**Your assignment**.
An exact transcription of all the data is the expected reply.

**Excerpted data**.
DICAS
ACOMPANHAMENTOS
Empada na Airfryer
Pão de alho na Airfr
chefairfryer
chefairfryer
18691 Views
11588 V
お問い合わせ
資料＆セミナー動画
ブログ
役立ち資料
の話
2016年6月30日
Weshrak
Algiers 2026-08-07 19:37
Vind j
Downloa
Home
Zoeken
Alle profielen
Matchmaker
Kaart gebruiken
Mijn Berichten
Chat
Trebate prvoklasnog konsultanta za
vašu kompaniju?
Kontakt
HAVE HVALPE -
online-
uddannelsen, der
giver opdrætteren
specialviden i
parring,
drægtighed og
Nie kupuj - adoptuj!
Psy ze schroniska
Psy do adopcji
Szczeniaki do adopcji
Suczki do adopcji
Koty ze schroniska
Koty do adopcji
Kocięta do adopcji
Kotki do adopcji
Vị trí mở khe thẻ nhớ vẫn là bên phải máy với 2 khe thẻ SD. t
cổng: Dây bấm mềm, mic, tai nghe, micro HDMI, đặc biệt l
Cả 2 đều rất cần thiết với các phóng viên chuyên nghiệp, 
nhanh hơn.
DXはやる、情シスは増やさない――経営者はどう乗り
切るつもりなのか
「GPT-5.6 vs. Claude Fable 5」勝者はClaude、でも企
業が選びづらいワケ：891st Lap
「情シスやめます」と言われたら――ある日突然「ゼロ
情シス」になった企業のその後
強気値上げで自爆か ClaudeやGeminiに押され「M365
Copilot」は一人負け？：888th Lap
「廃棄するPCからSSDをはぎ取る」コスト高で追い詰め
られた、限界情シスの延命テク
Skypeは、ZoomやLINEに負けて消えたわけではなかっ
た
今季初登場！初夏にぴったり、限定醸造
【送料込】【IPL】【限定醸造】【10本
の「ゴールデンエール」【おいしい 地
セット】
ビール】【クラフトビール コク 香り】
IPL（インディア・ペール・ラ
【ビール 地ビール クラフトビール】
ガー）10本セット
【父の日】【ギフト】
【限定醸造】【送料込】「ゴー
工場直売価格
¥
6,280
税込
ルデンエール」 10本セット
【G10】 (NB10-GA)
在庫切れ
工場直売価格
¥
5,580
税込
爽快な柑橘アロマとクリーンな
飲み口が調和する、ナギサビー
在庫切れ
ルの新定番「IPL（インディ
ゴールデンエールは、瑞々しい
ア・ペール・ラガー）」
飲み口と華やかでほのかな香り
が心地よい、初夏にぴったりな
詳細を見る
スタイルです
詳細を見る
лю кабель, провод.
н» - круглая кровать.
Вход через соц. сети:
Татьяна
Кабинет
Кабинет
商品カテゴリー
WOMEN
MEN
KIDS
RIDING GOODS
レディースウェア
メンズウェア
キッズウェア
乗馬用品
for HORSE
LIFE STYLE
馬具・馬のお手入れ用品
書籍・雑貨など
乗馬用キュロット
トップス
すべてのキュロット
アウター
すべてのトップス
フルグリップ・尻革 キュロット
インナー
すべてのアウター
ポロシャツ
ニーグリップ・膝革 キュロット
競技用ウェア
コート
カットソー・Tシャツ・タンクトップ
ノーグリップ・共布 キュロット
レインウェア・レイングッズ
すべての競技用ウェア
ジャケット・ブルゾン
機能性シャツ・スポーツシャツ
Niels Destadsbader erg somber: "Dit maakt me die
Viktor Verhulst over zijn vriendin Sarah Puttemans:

**Your response**.
DICAS
ACOMPANHAMENTOS
Empada na Airfryer
Pão de alho na Airfr
chefairfryer
chefairfryer
18691 Views
11588 V
お問い合わせ
資料＆セミナー動画
ブログ
役立ち資料
の話
2016年6月30日
Weshrak
Algiers 2026-08-07 19:37
Vind j
Downloa
Home
Zoeken
Alle profielen
Matchmaker
Kaart gebruiken
Mijn Berichten
Chat
Trebate prvoklasnog konsultanta za
vašu kompaniju?
Kontakt
HAVE HVALPE -
online-
uddannelsen, der
giver opdrætteren
specialviden i
parring,
drægtighed og
Nie kupuj - adoptuj!
Psy ze schroniska
Psy do adopcji
Szczeniaki do adopcji
Suczki do adopcji
Koty ze schroniska
Koty do adopcji
Kocięta do adopcji
Kotki do adopcji
Vị trí mở khe thẻ nhớ vẫn là bên phải máy với 2 khe thẻ SD. t
cổng: Dây bấm mềm, mic, tai nghe, micro HDMI, đặc biệt l
Cả 2 đều rất cần thiết với các phóng viên chuyên nghiệp, 
nhanh hơn.
DXはやる、情シスは増やさない――経営者はどう乗り
切るつもりなのか
「GPT-5.6 vs. Claude Fable 5」勝者はClaude、でも企
業が選びづらいワケ：891st Lap
「情シスやめます」と言われたら――ある日突然「ゼロ
情シス」になった企業のその後
強気値上げで自爆か ClaudeやGeminiに押され「M365
Copilot」は一人負け？：888th Lap
「廃棄するPCからSSDをはぎ取る」コスト高で追い詰め
られた、限界情シスの延命テク
Skypeは、ZoomやLINEに負けて消えたわけではなかっ
た
今季初登場！初夏にぴったり、限定醸造
【送料込】【IPL】【限定醸造】【10本
の「ゴールデンエール」【おいしい 地
セット】
ビール】【クラフトビール コク 香り】
IPL（インディア・ペール・ラ
【ビール 地ビール クラフトビール】
ガー）10本セット
【父の日】【ギフト】
【限定醸造】【送料込】「ゴー
工場直売価格
¥
6,280
税込
ルデンエール」 10本セット
【G10】 (NB10-GA)
在庫切れ
工場直売価格
¥
5,580
税込
爽快な柑橘アロマとクリーンな
飲み口が調和する、ナギサビー
在庫切れ
ルの新定番「IPL（インディ
ゴールデンエールは、瑞々しい
ア・ペール・ラガー）」
飲み口と華やかでほのかな香り
が心地よい、初夏にぴったりな
詳細を見る
スタイルです
詳細を見る
лю кабель, провод.
н» - круглая кровать.
Вход через соц. сети:
Татьяна
Кабинет
Кабинет
商品カテゴリー
WOMEN
MEN
KIDS
RIDING GOODS
レディースウェア
メンズウェア
キッズウェア
乗馬用品
for HORSE
LIFE STYLE
馬具・馬のお手入れ用品
書籍・雑貨など
乗馬用キュロット
トップス
すべてのキュロット
アウター
すべてのトップス
フルグリップ・尻革 キュロット
インナー
すべてのアウター
ポロシャツ
ニーグリップ・膝革 キュロット
競技用ウェア
コート
カットソー・Tシャツ・タンクトップ
ノーグリップ・共布 キュロット
レインウェア・レイングッズ
すべての競技用ウェア
ジャケット・ブルゾン
機能性シャツ・スポーツシャツ
Niels Destadsbader erg somber: "Dit maakt me die
Viktor Verhulst over zijn vriendin Sarah Puttemans:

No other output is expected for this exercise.